40) Nat West Bank Station Road - Line and Wash
I made a video of the way that I made this line and wash sketch. Some you win . . . I know it’s not great. As I said, sometimes I just don’t get colours, even though it’s not for the want of trying.
39) Old Police Station and Roadworks
Along with remodeling Port Talbot Parkway railway station, the whole area around it is being transformed into a transport hub which will include spaces for buses. I can see the sense in this. However, at the moment the massive roadworks on probably the busiest road route from one part of the town to another is causing massive disruption. So it seemed to me that I ought to be sketching at least one aspect of the roadworks. This sketch shows the old police station, which has been unoccupied for some time now. It’s a rather uninspiring blaock which I imagine was probably built during the dull as ditchwater 1970s, and I believe that demolition is due to start soon.

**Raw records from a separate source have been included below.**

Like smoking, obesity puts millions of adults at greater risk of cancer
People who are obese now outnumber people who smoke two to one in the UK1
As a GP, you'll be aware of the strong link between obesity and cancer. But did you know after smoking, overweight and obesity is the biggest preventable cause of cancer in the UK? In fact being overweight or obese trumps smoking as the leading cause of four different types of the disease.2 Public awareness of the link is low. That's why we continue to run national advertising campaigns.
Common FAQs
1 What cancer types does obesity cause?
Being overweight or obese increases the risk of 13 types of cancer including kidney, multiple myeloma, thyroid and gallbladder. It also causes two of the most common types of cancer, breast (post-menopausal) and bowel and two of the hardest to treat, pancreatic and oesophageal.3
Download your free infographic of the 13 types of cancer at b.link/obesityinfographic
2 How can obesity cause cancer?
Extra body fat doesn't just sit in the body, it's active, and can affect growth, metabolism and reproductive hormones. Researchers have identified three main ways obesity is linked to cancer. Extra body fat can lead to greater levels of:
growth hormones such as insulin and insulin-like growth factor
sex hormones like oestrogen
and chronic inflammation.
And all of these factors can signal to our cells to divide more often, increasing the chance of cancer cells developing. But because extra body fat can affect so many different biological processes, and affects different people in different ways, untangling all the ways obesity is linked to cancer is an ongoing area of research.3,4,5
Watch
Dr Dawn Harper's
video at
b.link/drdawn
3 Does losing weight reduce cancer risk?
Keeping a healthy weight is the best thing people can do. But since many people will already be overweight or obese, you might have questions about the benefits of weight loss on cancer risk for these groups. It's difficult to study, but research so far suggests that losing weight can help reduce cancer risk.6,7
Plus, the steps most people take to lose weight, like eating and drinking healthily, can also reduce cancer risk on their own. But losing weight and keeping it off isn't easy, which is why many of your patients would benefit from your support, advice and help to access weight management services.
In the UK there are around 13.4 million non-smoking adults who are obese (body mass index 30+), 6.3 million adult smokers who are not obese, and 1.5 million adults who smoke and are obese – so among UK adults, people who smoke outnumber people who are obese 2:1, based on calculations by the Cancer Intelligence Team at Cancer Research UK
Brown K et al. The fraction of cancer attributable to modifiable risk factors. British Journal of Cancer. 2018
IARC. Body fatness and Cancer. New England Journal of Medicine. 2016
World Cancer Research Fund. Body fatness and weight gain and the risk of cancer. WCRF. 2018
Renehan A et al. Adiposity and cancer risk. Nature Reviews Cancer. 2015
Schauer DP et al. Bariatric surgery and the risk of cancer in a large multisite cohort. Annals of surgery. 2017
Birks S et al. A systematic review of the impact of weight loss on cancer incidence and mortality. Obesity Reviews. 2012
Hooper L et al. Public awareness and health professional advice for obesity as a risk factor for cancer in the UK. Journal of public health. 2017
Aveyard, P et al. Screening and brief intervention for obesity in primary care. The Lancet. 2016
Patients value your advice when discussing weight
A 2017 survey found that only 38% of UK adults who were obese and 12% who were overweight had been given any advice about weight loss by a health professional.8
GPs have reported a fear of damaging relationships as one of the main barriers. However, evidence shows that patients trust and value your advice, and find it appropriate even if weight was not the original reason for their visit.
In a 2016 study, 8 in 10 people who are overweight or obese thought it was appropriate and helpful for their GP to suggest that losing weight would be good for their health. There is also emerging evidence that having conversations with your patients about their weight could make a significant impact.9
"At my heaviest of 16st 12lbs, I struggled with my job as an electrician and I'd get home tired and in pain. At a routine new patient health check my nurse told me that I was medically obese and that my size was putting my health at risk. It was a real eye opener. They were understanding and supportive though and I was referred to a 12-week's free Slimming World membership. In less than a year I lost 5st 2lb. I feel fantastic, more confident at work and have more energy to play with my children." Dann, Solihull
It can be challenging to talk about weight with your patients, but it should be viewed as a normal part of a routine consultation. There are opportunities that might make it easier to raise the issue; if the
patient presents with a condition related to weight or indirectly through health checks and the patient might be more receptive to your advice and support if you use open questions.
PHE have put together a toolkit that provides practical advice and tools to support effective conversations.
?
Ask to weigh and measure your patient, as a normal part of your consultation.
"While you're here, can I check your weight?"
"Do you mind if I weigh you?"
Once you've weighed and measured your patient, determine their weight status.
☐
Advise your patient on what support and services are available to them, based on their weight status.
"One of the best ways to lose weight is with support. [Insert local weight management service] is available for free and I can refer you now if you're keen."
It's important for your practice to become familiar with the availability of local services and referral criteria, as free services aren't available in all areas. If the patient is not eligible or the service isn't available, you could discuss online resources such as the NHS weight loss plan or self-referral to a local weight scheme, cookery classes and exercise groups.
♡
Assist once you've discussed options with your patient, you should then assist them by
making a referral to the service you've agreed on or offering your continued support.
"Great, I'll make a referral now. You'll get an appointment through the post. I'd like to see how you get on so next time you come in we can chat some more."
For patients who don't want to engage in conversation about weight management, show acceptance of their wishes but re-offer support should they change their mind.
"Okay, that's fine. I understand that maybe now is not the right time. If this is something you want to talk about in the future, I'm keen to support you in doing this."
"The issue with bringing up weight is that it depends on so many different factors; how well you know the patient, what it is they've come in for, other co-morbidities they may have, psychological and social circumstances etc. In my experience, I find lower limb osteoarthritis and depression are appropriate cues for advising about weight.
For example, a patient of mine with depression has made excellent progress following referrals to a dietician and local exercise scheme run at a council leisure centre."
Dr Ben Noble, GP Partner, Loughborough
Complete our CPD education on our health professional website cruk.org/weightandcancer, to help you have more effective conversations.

37) Brian's Fish and Chips
Like the market, I sketched this on a Saturday, originally intending to capture some of the boot sale stalls. However, I found as I began to sketch that I was far more interested in the backs of the buildings on Station Road than I was in the chap sitting in the boot of his car on the bottom right hand corner of the sketch. I love the higgledy piggledy arrangement of the roofs here.
36) Station Road and canopy
This side of station road has had its own steel canopy since the 1980s, although the original structure was replaced by this rather less obtrusive and more elegant affair.

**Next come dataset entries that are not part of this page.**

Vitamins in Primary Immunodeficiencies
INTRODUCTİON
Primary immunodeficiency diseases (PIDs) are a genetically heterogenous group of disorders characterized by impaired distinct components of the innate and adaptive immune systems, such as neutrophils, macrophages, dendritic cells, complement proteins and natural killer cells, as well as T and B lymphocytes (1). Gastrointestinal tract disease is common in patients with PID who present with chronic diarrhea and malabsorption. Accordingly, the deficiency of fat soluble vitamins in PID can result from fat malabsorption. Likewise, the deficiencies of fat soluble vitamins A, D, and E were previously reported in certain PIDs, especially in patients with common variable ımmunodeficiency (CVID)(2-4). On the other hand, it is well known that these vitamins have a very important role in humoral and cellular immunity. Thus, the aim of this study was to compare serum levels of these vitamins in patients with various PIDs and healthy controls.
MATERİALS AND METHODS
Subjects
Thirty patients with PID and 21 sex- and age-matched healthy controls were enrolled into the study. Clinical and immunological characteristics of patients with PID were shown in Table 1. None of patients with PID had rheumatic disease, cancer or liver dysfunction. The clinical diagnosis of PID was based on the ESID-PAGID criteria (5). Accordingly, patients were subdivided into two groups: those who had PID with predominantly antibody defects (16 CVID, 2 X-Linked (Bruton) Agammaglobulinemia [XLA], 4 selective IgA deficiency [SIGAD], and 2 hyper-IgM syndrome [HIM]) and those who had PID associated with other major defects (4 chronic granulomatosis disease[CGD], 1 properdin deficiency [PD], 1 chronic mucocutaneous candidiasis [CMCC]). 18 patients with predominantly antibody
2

35) Tesco Car Park - Shopping on Sunday
I sketched this one from my car, while Mrs. C. was taking care of a little bit of Sunday shopping. When I first moved here it just wouldn’t happen – the supermarkets didn’t open at all. I like the sea of car roofs here. In the distance you can see the back of the Ebenezer Chapel, and the main building that you can see houses the Civic Centre and the Princess Royal Theatre. This Tesco was actually built on a huge open car park – they were able to build the whole supermarket and it still left them with a very substantial car park of their own.

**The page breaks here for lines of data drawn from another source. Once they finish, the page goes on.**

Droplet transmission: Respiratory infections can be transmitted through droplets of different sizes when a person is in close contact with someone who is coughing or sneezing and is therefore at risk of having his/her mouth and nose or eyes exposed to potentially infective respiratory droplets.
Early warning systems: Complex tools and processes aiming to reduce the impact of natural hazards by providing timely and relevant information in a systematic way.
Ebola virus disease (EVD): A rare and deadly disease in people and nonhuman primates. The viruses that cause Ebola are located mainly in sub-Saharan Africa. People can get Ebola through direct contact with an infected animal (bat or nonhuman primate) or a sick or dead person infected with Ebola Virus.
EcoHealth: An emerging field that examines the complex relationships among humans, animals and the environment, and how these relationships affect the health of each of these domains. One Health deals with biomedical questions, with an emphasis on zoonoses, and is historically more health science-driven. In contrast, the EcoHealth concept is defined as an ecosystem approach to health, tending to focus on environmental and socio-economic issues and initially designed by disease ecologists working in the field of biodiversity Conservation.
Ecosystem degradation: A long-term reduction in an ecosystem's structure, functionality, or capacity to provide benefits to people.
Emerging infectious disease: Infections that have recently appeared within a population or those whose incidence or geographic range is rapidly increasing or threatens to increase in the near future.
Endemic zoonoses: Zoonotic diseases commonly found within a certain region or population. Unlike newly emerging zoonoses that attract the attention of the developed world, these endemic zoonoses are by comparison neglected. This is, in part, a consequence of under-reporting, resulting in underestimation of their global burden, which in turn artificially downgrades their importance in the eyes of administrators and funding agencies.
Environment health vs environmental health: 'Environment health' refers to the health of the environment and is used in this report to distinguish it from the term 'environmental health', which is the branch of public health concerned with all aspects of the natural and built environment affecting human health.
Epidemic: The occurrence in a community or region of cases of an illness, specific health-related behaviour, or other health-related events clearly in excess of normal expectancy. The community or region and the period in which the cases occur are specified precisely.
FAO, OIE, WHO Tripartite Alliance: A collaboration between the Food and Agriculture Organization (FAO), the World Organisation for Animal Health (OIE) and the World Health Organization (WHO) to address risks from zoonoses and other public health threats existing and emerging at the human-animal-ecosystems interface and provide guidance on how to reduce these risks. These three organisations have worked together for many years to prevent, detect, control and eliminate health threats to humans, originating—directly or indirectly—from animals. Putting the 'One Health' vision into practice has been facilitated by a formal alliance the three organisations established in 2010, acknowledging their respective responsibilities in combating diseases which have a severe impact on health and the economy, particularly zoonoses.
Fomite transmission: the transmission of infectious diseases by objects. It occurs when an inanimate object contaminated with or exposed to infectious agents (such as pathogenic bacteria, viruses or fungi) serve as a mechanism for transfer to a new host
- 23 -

34) Port Talbot Saturday Outdoor Market
This is one of the ‘busiest sketches I’ve ever made. Every Saturday morning a market takes place in the main car park behind the shops on Station Road. When I first moved here all those years ago the market was a big event. It’s a long way past its heyday now. A few genuine market stalls are still clinging on, but there’s a lot of blank spaces where there used to be stall, and many of the stall that are there are really car boot sale stalls. Still, the whole thing still made for a lively enough scene, in which the figures are just as important as the stalls, if not more so.
31) Aberafan Shopping Centre
Prior to my visit to Prague it would never have occurred to me that I might make a sketch of the shopping centre. Yet it seemed an obvious thing to do after I’d started sketching the town again after my return. The shopping centre is probably the most obvious result of the town centre redevelopment in the 1970s. When you look at books of old photographs of Port Talbot centre, it’s easy to become critical when you see the buildings that were lost. However, talking to people who lived in the town at the time, it is a fact that a level crossing not far from where the shopping centre stands now used to cause huge traffic problems in Station Road.